(Skeletal landmark data)

%%

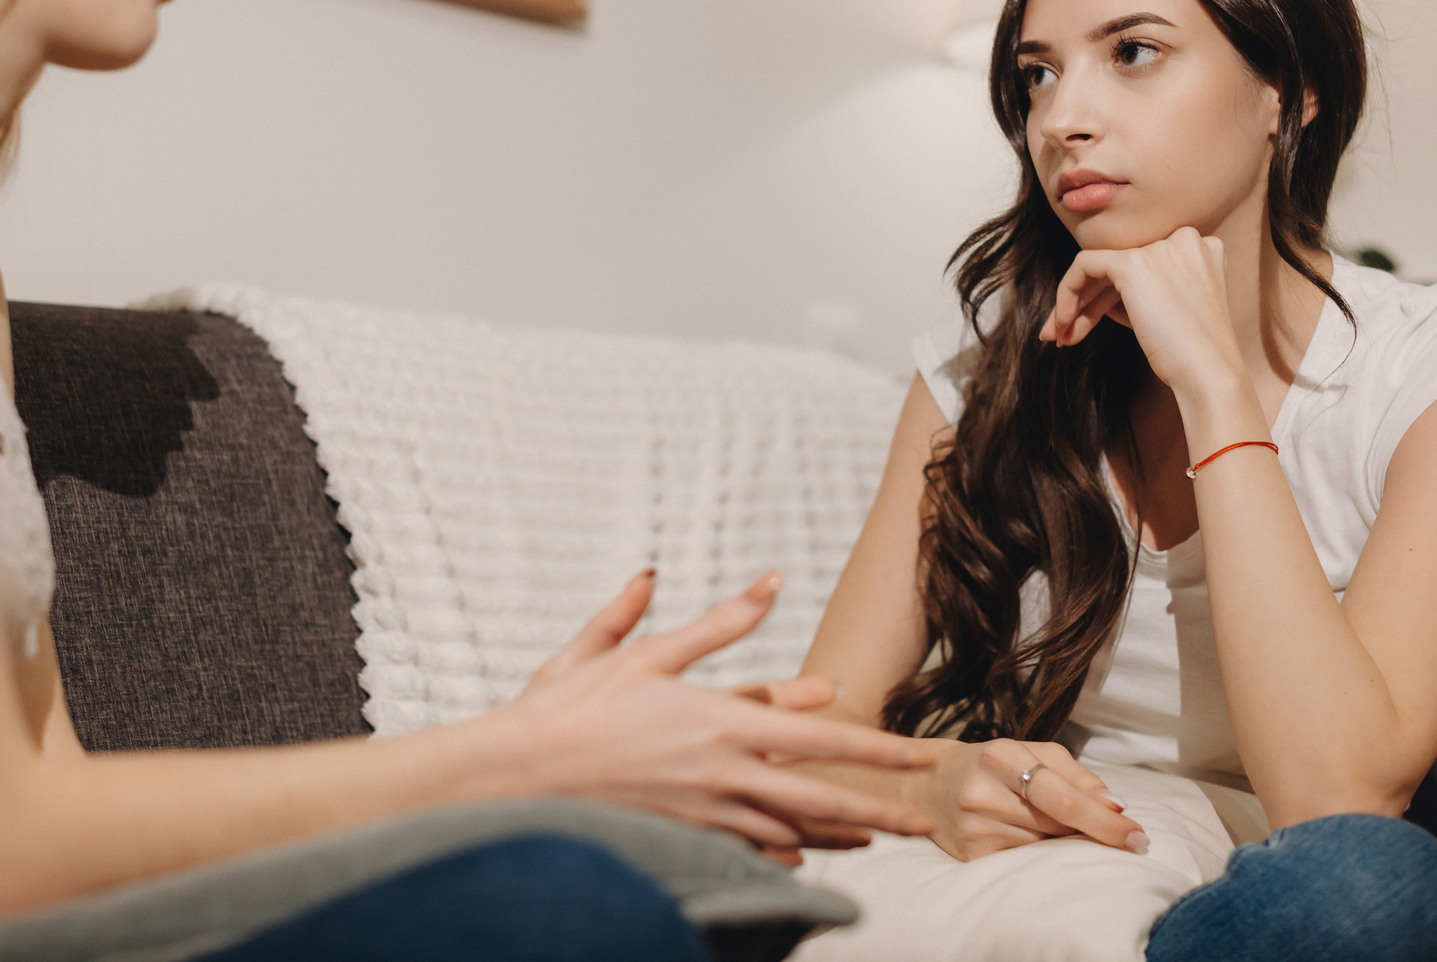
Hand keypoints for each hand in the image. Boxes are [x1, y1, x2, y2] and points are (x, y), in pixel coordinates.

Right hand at [508, 570, 935, 855]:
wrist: (510, 777)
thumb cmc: (570, 708)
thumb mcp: (643, 653)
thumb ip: (713, 623)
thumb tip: (766, 582)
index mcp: (718, 722)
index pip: (819, 739)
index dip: (874, 749)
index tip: (917, 754)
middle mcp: (720, 775)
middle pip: (819, 798)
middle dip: (878, 810)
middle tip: (926, 823)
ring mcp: (701, 816)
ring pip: (788, 831)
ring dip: (836, 834)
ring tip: (877, 837)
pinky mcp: (678, 840)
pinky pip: (746, 852)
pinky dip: (780, 852)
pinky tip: (801, 853)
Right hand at [915, 736, 1146, 861]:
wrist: (928, 784)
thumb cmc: (993, 765)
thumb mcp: (1030, 751)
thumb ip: (1075, 774)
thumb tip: (1115, 806)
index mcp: (999, 757)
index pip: (1061, 796)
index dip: (1102, 820)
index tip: (1138, 836)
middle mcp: (981, 794)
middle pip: (1057, 825)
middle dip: (1093, 832)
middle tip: (1126, 838)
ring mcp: (973, 830)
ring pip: (1044, 848)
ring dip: (1065, 842)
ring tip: (1055, 826)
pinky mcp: (971, 858)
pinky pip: (1025, 864)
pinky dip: (1042, 855)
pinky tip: (1036, 840)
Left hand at [1039, 226, 1244, 398]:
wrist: (1208, 372)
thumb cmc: (1191, 354)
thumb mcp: (1170, 310)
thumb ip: (1142, 291)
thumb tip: (1091, 296)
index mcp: (1202, 247)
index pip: (1144, 265)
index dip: (1113, 295)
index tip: (1094, 323)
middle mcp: (1183, 239)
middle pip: (1120, 268)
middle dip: (1088, 301)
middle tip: (1065, 332)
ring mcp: (1159, 248)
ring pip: (1100, 268)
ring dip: (1075, 304)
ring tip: (1058, 337)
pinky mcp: (1132, 262)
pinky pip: (1084, 266)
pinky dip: (1068, 293)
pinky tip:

%%

• _What you are asked to do_
Would you copy out every entry above word for word, without the pictures?

• _Result of the exercise_
Hand keypoints for each hand in the image. Boxes are [x1, y1, x2, y2] and points are (x, y), in pixel coordinates.

Right hand at [508, 570, 935, 855]:
wrist: (510, 777)
thumb cmc: (570, 708)
thumb mcp: (643, 653)
thumb ip: (713, 623)
thumb tip: (766, 582)
index mcp: (718, 722)
index pip: (819, 739)
index dip: (874, 749)
index tip: (917, 754)
middle mcp: (720, 775)
middle pip: (819, 798)
middle dip: (878, 810)
middle tip: (926, 823)
ring mcp: (701, 816)
ring pip: (788, 831)
ring dip: (836, 834)
ring tip: (877, 837)
pinky mcp: (678, 840)
pinky pip: (746, 852)
pinky dip: (780, 852)
pinky tip: (801, 853)
Right hand at [915, 736, 1146, 861]:
wrist: (928, 784)
thumb cmc: (993, 765)
thumb mcp: (1030, 751)
thumb ip: (1075, 774)
thumb tip: (1115, 806)
index mcp: (999, 757)
index pip: (1061, 796)
index dip: (1102, 820)
index tip: (1138, 836)
middle mcp: (981, 794)
middle pip: (1057, 825)
middle dip: (1093, 832)
middle tip: (1126, 838)
ring mcp: (973, 830)
ring pip: (1044, 848)
ring dip: (1065, 842)
ring tip: (1055, 826)
pinky mcp: (971, 858)
pinky pip: (1025, 864)
pinky dip: (1042, 855)
pinky tip: (1036, 840)
Left hand at [1039, 226, 1244, 398]:
wrist: (1208, 372)
thumb cmc: (1191, 354)
thumb mcp: (1170, 310)
thumb ip: (1142, 291)
thumb tip: (1091, 296)
index mcp: (1202, 247)
index pip: (1144, 265)
index dip: (1113, 295)
index tip: (1094, 323)
middle mcp: (1183, 239)
middle pip: (1120, 268)
middle dip: (1088, 301)
middle tip: (1065, 332)
ring mcp: (1159, 248)
ring pip: (1100, 268)
ring dip: (1075, 304)
ring tip: (1058, 337)
pinky mcp: (1132, 262)
pinky pip: (1084, 266)
pinky dip: (1068, 293)
pinky tip:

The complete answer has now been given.